**Given data:**
▬▬▬▬▬▬▬▬▬▬

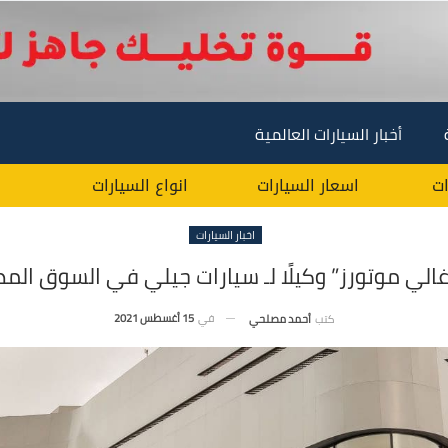
أخبار السيارات العالمية
ات
اسعار السيارات
انواع السيارات
اخبار السيارات
غالي موتورز” وكيلًا لـ سيارات جيلي في السوق ال
في
15 أغسطس 2021
كتب
أحمد مصلحي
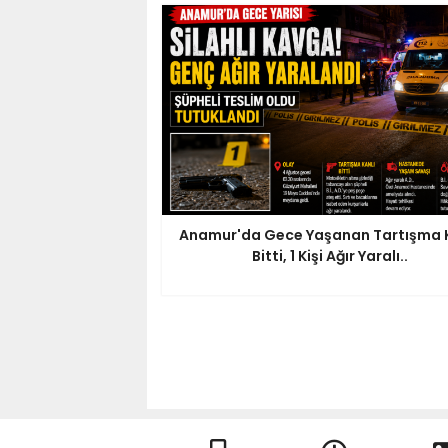
Anamur'da Gece Yaşanan Tartışma K
Bitti, 1 Kişi Ağır Yaralı..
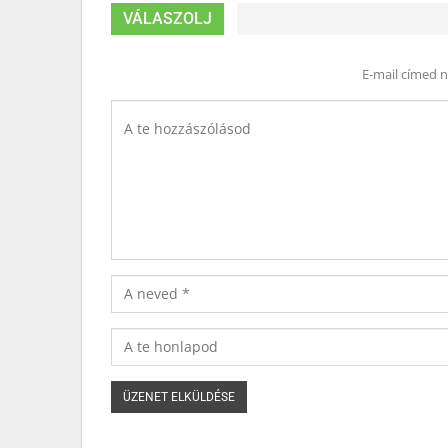
VÁLASZOLJ
E-mail címed 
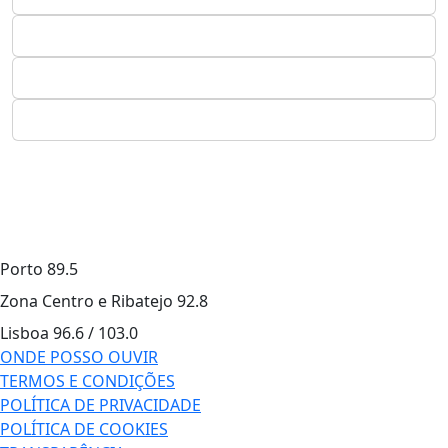
Porto
89.5
Zona Centro e Ribatejo
92.8
Lisboa
96.6 / 103.0
ONDE POSSO OUVIR
TERMOS E CONDIÇÕES
POLÍTICA DE PRIVACIDADE
POLÍTICA DE COOKIES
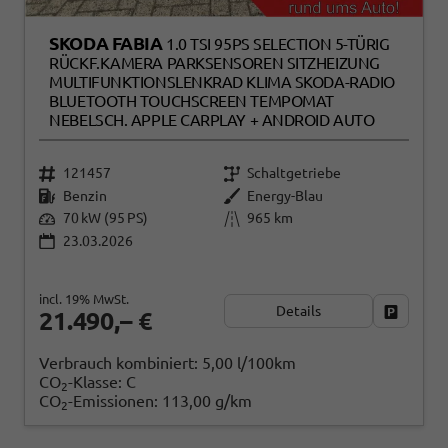
SKODA FABIA
1.0 TSI 95PS SELECTION 5-TÜRIG
RÜCKF.KAMERA PARKSENSOREN SITZHEIZUNG
MULTIFUNKTIONSLENKRAD KLIMA SKODA-RADIO
BLUETOOTH TOUCHSCREEN TEMPOMAT
NEBELSCH. APPLE CARPLAY + ANDROID AUTO
121457
Schaltgetriebe
Benzin
Energy-Blau
70 kW (95 PS)
965 km
23.03.2026
incl. 19% MwSt.
Details
Fahrzeug
21.490,– €
Verbrauch kombiniert:
5,00 l/100km
CO
-Klasse:
C
2
CO
-Emissionen:
113,00 g/km
2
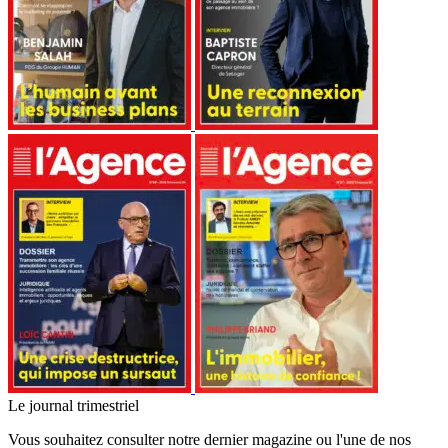
Le journal trimestriel
Vous souhaitez consulter notre dernier magazine ou l'une de nos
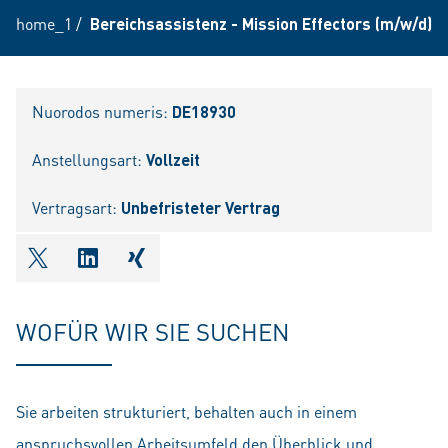
home_1
/
Bereichsassistenz - Mission Effectors (m/w/d)
Nuorodos numeris:
DE18930
Anstellungsart:
Vollzeit
Vertragsart:
Unbefristeter Vertrag
shareOntwitter
shareOnlinkedIn
shareOnxing
WOFÜR WIR SIE SUCHEN
Sie arbeiten strukturiert, behalten auch in einem
anspruchsvollen Arbeitsumfeld den Überblick und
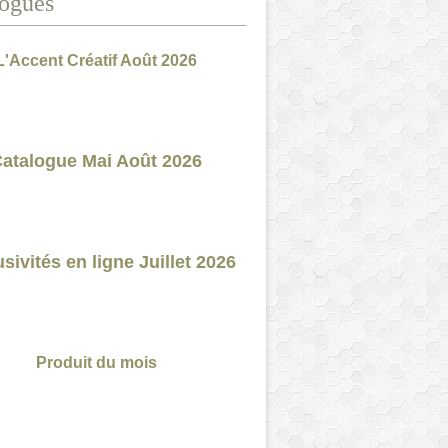
ogues
L'Accent Créatif Août 2026
atalogue Mai Août 2026
sivités en ligne Juillet 2026
Produit du mois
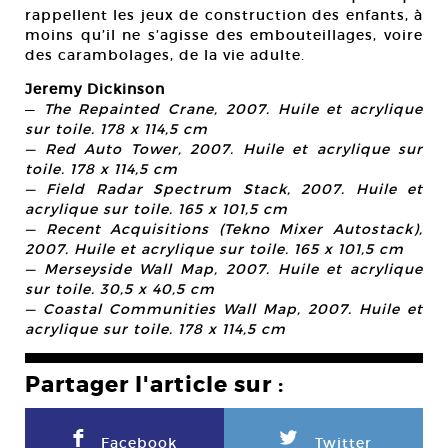
rappellent les jeux de construction des enfants, à
moins qu’il ne s’agisse des embouteillages, voire
des carambolages, de la vie adulte.
Jeremy Dickinson
—
The Repainted Crane, 2007. Huile et acrylique
sur toile. 178 x 114,5 cm
—
Red Auto Tower, 2007. Huile et acrylique sur
toile. 178 x 114,5 cm
—
Field Radar Spectrum Stack, 2007. Huile et
acrylique sur toile. 165 x 101,5 cm
—
Recent Acquisitions (Tekno Mixer Autostack),
2007. Huile et acrylique sur toile. 165 x 101,5 cm
—
Merseyside Wall Map, 2007. Huile et acrylique
sur toile. 30,5 x 40,5 cm
—
Coastal Communities Wall Map, 2007. Huile et
acrylique sur toile. 178 x 114,5 cm
Partager l'article sur :
F
L
Facebook
Twitter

▬▬▬▬▬▬▬▬▬▬

**Task instructions:** In the material above, find the lines that contain "السيارات" and show them.

**Answer area:**
أخبار السيارات العالمية
اسعار السيارات
انواع السيارات
اخبار السيارات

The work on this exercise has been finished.